What if the price changes?! Is this nonsense all arbitrary? Achi, bro – tell me, when’s the last time you changed your prices here? I turn to the barista, the authority on this matter.

I don’t know, maybe Passover…

Okay, I’m sorry, is it about to be Passover in the next few minutes?

No.

Okay, sir – I think I can safely bet on the odds that the total will still be 18 shekel in the next few minutes it will take me to find my wallet and piece together the exact coins.

B’seder, fine, he relents while maintaining a sort of triumphant stance.

B’seder.

I return to my computer, look up that GIF that helps calm me down and reconnect to my breath. But for some reason, despite my best attempts at stoic coolness, I care what he thinks. For some reason, instead of leaning into the benefits of anonymity, I feel the need to appeal to this somewhat rude stranger, to reconcile.

But, like, b’emet (for real) are we b’seder? I just — I just want to make sure that we are b’emet cool; sofo shel davar, at the end of the day, I just want things to be b’seder. I have no problems with you.

You’d be the first one to have no problems with me.

I mean, I’ve only known you a few minutes…

You don’t have to take everything so seriously.


Studies show that language, at least to some degree shapes the cognition of the speaker. Some researchers go so far as to frame this phenomena as resembling being “two people.” Bilinguals are said to have “greater mental flexibility,” as in, the ability to switch between viewpoints and directions of thinking. I am sitting here gloating for no reason at all, tachlis. But when many of my new relationships begin in Hebrew and continue for the most part in that key, is my voice someone else’s? Have I transformed?

It’s more than translation; I have to explain the cultural references of Broad City to a close friend, a “native,” and it makes me realize how American I am, in the slight comforts I glean from Abbi and Ilana’s “classic” dynamic, and the reminder that “Bed Bath and Beyond coupons never expire!The things M won’t get, at least not in the way I do. He doesn’t get excited like I do when I see a subway in a scene, or I recognize the Upper West Side in a quick frame. I feel so at home here; I did not notice how much I felt at home there too. The words slip out, the intermittent “chill,” “intersectionality,” “ja feel” (that’s not even English, actually), or even the sprinklings of “like” competing with the newer “ke’ilu” for territory in the empty spaces in my speech.

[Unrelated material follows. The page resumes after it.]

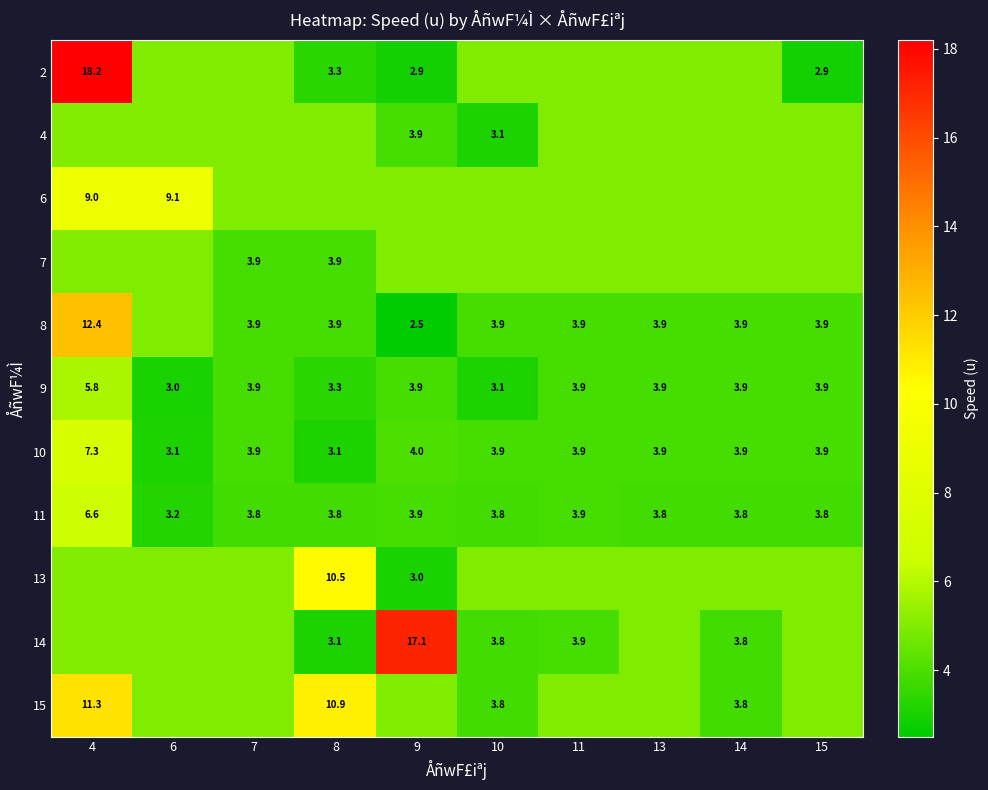

Rank the series by their maximum value, from highest to lowest.

2, 14, 8, 15, 13, 6, 10, 11, 9, 4, 7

The relationships I have in Hebrew would simply be different entities in any other words than the ones in which they are expressed, the ones we exchange. Am I the same? English Liz and Hebrew Liz share a lot of things; maybe they even bring out each other’s beauty. Maybe they dance, alternating who takes the lead; they bend towards each other, and sometimes sway away, shaping each other’s creative moves. They refuse to be tamed, to be choreographed into obedience. They do not compete, but harmonize in their way. These days, I find myself speechless; still, I am hardly short on words.